Visiting \ Legion of Honor
Lincoln Park, 34th Avenue & Clement Street, San Francisco, CA 94121 Open 9:30 a.m.–5:15 p.m. Tuesdays–Sundays; open select holidays; closed most Mondays.

Tickets
For adults, tickets start at $20 and include general admission; discounts are available for seniors, students, and youths. Members and children 5 and under are free. Prices subject to change.

Exhibition Organization
This exhibition is organized by the Fine Arts Museums of San Francisco. Benefactor’s Circle: Mr. and Mrs. Charles Crocker.

About the Fine Arts Museums of San Francisco
The Fine Arts Museums of San Francisco, comprising the de Young in Golden Gate Park and the Legion of Honor in Lincoln Park, are the largest public arts institution in San Francisco.

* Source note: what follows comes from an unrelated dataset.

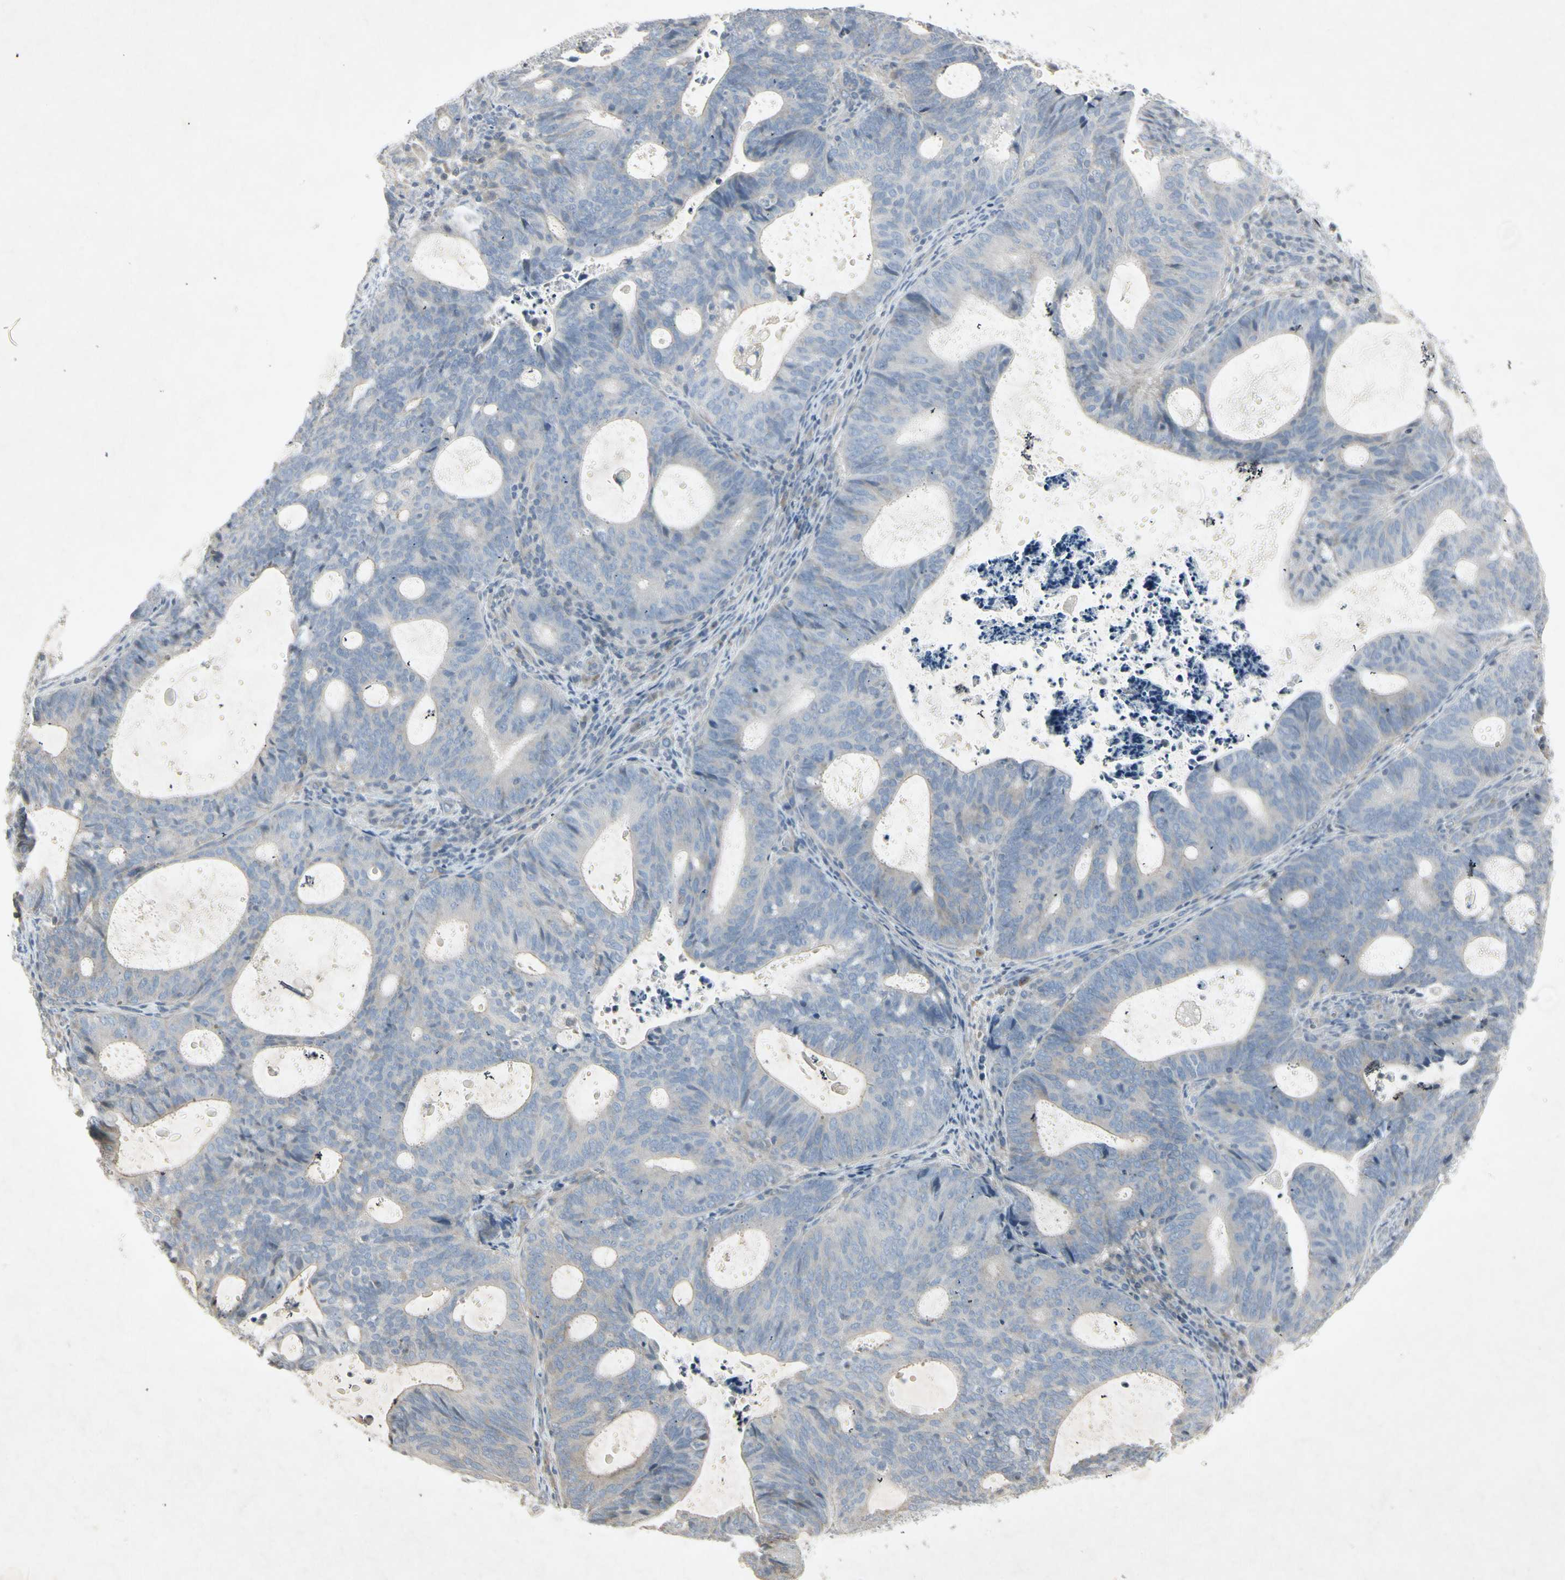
{"staining": {"intensity": "negative", "quantity": "none", "location": "none"}, "tissue": "endometrial cancer", "cell_type": "Tumor cells", "image_type": "cancer", "snomed": [{"axis": "morphology", "description": "Adenocarcinoma, NOS"}, {"axis": "topography", "description": "Uterus"}], "caption": "Immunohistochemical staining of endometrial cancer displays no significant expression in tumor cells. (Immunohistochemistry, brightfield microscopy, high magnification).", "gene": "TEK", "patient": {"sex": "female", "age": 83}}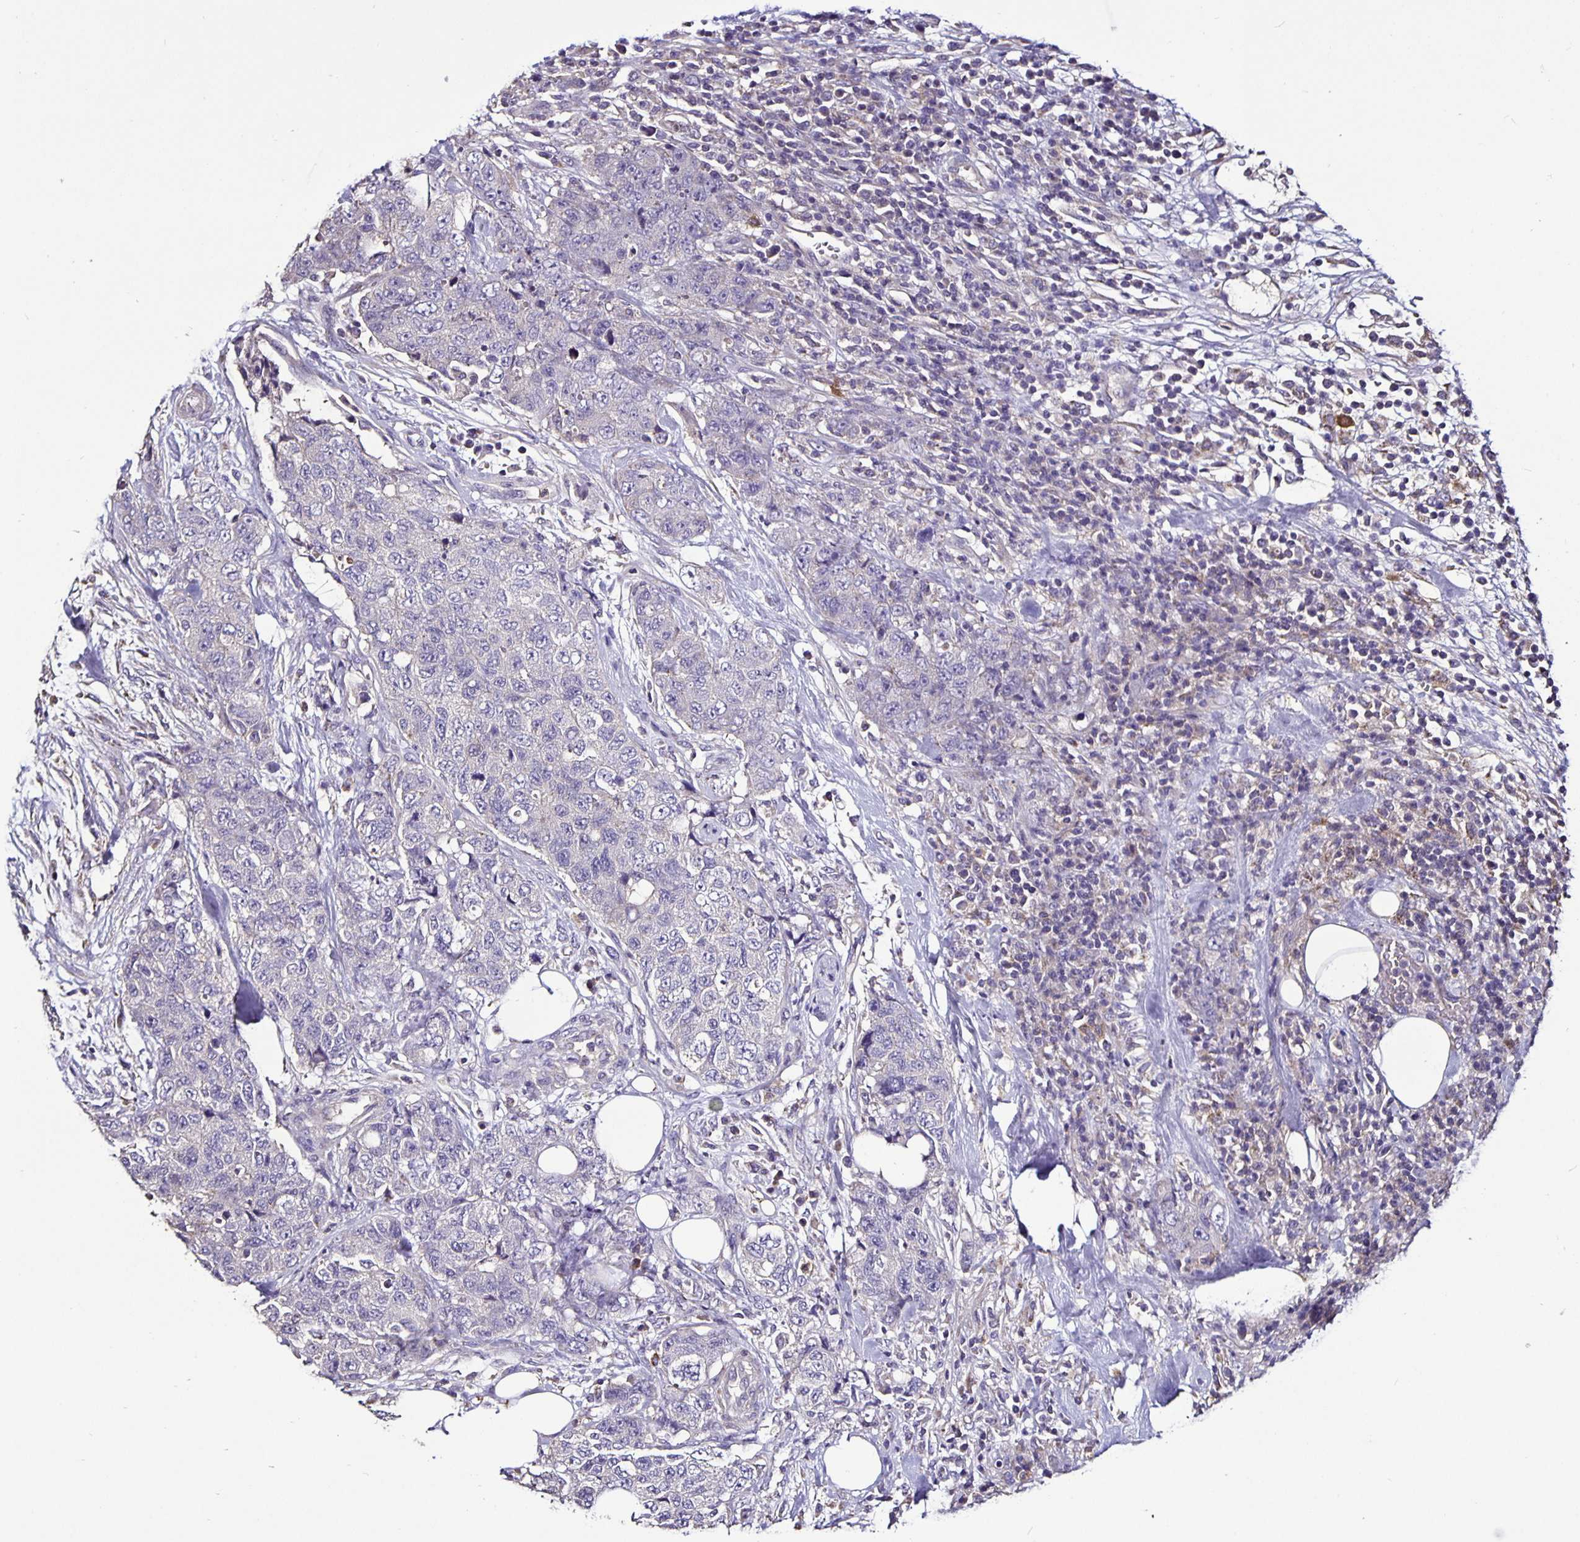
{"staining": {"intensity": "negative", "quantity": "none", "location": "none"}, "tissue": "urothelial cancer", "cell_type": "Tumor cells", "image_type": "cancer", "snomed": [{"axis": "morphology", "description": "Urothelial carcinoma, High grade"}, {"axis": "topography", "description": "Urinary bladder"}], "caption": "Tumor cells show no significant protein staining in urothelial carcinoma (high-grade).", "gene": "FCER1A", "patient": {"sex": "female", "age": 78}}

The Legion of Honor was inspired by the French pavilion at San Francisco’s Panama-Pacific International Exposition of 1915 and, like that structure, was modeled after the neoclassical Palais de la Légion d’Honneur, in Paris. The museum, designed by George Applegarth, opened in 1924 on a bluff in Lincoln Park overlooking the Golden Gate. Its holdings span four thousand years and include European painting, sculpture, and decorative arts; ancient art from the Mediterranean basin; and the largest collection of works on paper in the American West.

The de Young originated from the 1894 California Midwinter International Exposition in Golden Gate Park and was established as the Memorial Museum in 1895. It was later renamed in honor of Michael H. de Young, who spearheaded its creation. The present copper-clad landmark building, designed by Herzog and de Meuron, opened in October 2005. It holds the institution’s significant collections of American painting, sculpture, and decorative arts from the seventeenth to the twenty-first centuries; art from Africa, Oceania, and the Americas; costume and textile arts; and international modern and contemporary art.